Sono a pranzo da Adriano, al parco, con Matteo, come spesso accade, e guardo una foto di un quotidiano con un capannone ridotto a macerie dall’ultimo terremoto che ha colpito Emilia e dintorni. Matteo, laureato in economia aziendale, giovane, 35 anni circa, mi guarda con uno sguardo miserevole e mi chiede perché non siamo capaci di costruire a prova di terremoto.
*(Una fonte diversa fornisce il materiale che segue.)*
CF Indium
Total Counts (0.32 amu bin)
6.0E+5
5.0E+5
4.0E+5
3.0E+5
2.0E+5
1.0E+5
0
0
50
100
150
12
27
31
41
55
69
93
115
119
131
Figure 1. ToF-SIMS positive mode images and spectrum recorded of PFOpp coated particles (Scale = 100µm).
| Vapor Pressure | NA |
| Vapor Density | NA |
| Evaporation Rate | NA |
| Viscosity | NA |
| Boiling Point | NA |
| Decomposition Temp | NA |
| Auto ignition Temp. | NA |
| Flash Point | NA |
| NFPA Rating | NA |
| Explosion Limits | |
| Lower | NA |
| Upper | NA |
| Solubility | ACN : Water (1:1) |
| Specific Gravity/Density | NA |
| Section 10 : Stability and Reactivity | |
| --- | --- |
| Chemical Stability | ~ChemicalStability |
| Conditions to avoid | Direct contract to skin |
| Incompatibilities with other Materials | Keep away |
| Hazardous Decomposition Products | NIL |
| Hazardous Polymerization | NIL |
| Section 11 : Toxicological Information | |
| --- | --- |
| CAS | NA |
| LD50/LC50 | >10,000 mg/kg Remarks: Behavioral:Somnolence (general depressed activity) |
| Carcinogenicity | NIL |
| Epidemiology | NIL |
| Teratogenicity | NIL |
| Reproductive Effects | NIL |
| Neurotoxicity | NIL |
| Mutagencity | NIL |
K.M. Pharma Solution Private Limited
Eccolo, lui, giovane e baldanzoso, pensa di arginare la natura, vuole prevedere e neutralizzare i danni del terremoto, crede nelle capacità dell’uomo di imporsi vittorioso ai rivoltamenti della nostra terra e non comprende perché un edificio possa crollare facendo anche dei morti. Bella domanda in una brutta storia.
Innanzitutto, tento di far comprendere al giovane interlocutore che la natura, in tanti casi, non si può dominare, si può tentare di prevedere e di limitare i danni che essa può provocare e lavorare per ridurre quest’ultimi. Partiamo dalla considerazione che le nostre case e i capannoni sorgono in un territorio, l’Italia, complicato dal punto di vista geografico, stretto e allungato verso il mare con due catene montuose che lo disegnano, molto urbanizzato, che si è costruito tanto negli ultimi decenni e con molti edifici storici.
Abbiamo costruito tanto, abbandonando la manutenzione dell’esistente, in particolar modo degli edifici più bisognosi, quelli storici, come è successo con il paesaggio in generale, con le strade, con la ferrovia, con la costa, con le montagne ecc.
Abbiamo costruito male, con materiali sbagliati, pesanti, fra loro non collegati, per alimentare quella speculazione edilizia che ha riempito gli spazi agricoli con squallidi capannoni prefabbricati.
Edilizia industrializzata, nuova, in calcestruzzo precompresso fatto nello stabilimento e montato nel cantiere con fondazioni prefabbricate, pilastri, travi, pareti di tamponamento e tetti sostenuti da grandi, pesanti travi precompresse semplicemente appoggiate. Il calcestruzzo al mc pesa circa 2.500 kg, una trave alta 100 cm e larga mediamente 50 cm pesa ogni metro dunque 1.200 kg: una tonnellata abbondante, ogni metro, sopra la nostra testa, quasi sempre per sostenere un tetto leggero, magari in eternit.
L’edilizia dei capannoni è veloce, deve costare poco: è stato il mercato immobiliare degli ultimi 10 anni, non viene fatta perché serve; esiste soprattutto per fare soldi oppure per non pagare tasse.
«Guarda le foto dei giornali, dico a Matteo, osserva i campanili, le chiese in parte cadute, vedrai cumuli di mattoni di terracotta, travi di legno, materiali leggeri che se cadono normalmente non provocano vittime. Ogni elemento fa parte di una unica struttura; ognuno anche se esile è indispensabile per sorreggere la struttura; ci sono campanili in piedi con tre lati, ci sono solai appesi alle tavole, ci sono in queste immagini la sapienza, la socialità e la cultura del saper costruire. Non riusciamo spesso a salvare questa architettura dai terremoti, dovremmo incidere troppo nella storicità dell’edificio, dovremmo scavare, bucare, inserire elementi estranei, dovremmo violentare l’anima di questi edifici; arrendiamoci cercando di accompagnare questi manufatti ad una fine tranquilla. Siamo capaci di costruire bene, siamo anche in grado di limitare i danni dei terremoti. L’abside della chiesa di Portovecchio per esempio, nel 2005 è stata rinforzata nell’estradosso con tessuti in fibra di carbonio incollati alle crociere in mattoni, ma ancora una volta non è un problema di abilità ma di mercato, caro laureato in economia aziendale. Il mercato e la rendita fondiaria hanno incentivato e fatto costruire questi capannoni che oggi cadono al primo, quasi normale terremoto.»
Basta! Basta con la costruzione di nuovi edifici, capannoni o altro, basta sottrarre altra terra fertile all’agricoltura, impegniamoci in un’altra idea di paesaggio magari partendo dalla trasformazione dei capannoni.
Una grande opera di recupero del paesaggio: un’altra idea di territorio, un’altra idea di convivenza sociale e culturale, un’altra idea di lavoro, e, infine, un’altra idea di spesa pubblica.